Youre right. Sounds like a big problem wont arise. Only thing that might be possible is that some people might download it and use the old blockchain as base to run the new client. They might send their coins to someone and he doesnt get it because the transaction is only on the wrong chain. Or he might send his coins from the old wallet to the new one. Which might mean having sent their real bitcoins to an address that doesnt have a corresponding on the real chain. Though it should be possible to import the keys from the altchain into the old chain

and get the coins back as long as the private keys system wasnt changed.
Does that sound right? If im right then this might mean some bad press or people complaining but youre right, it wont be the big problem most probably.
Let's say that someone holds a gun to Hearn's head (or Vladimir for Bitcoin Core for that matter) and makes them do a commit like "reject all blocks larger than 100KB". I think that a situation like this wouldn't last even 1 hr before alarms and the community went apeshit all over reddit, twitter and this forum, but let's say that it lasts for even 24 hours before someone figures it out. At that point, perhaps 1000 users download the client.
Any new users needing to download a new chain would basically get a broken client since they probably wouldn't be able to download any blocks past sometime in 2010 once larger blocks started happening.
Users who upgrade would get a huge warning on QT wallet (or in the logs for bitcoind) telling them they are diverged more than 3 blocks from the main chain.
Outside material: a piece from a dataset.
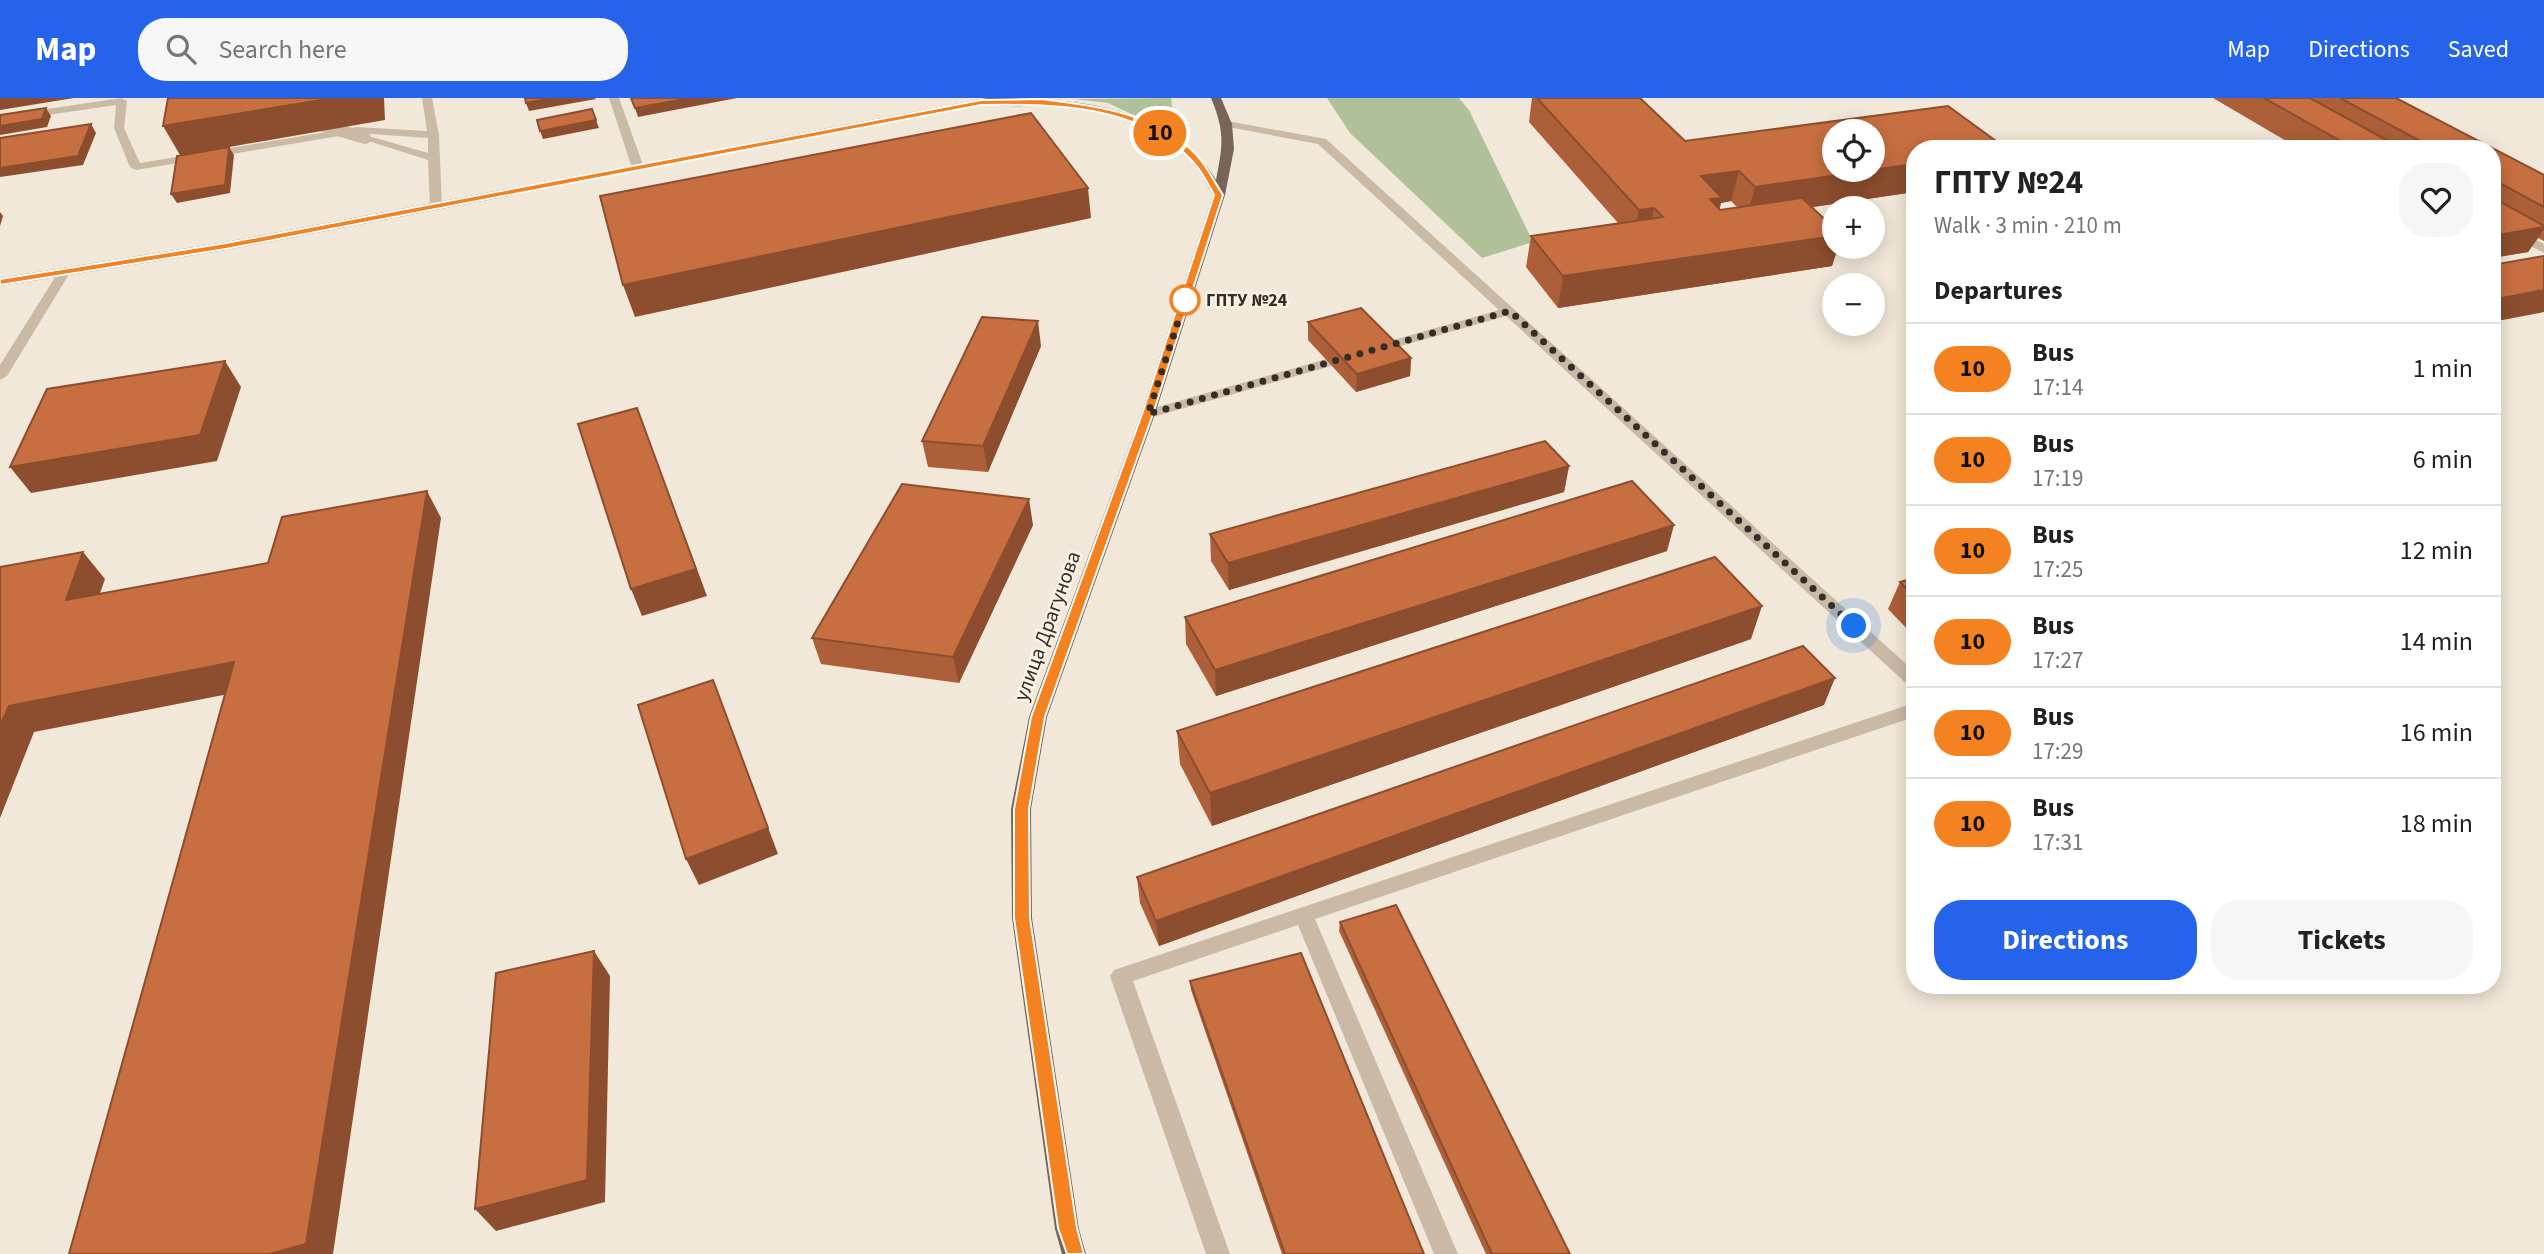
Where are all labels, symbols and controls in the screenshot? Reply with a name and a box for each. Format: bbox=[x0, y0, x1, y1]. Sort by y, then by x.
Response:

I don't think that they'd even be able to do a successful spend, since the client wouldn't be able to find other clients with a current block.
Again, it's not a zero concern problem it's just not a credible threat short of creating nasty code that does stuff like "send via FTP wallet.dat and keylog passwords to ftp.pwned.ru" - that's a risk that we all have to deal with and only run releases that have been vetted, signed and not released < 24 hours ago.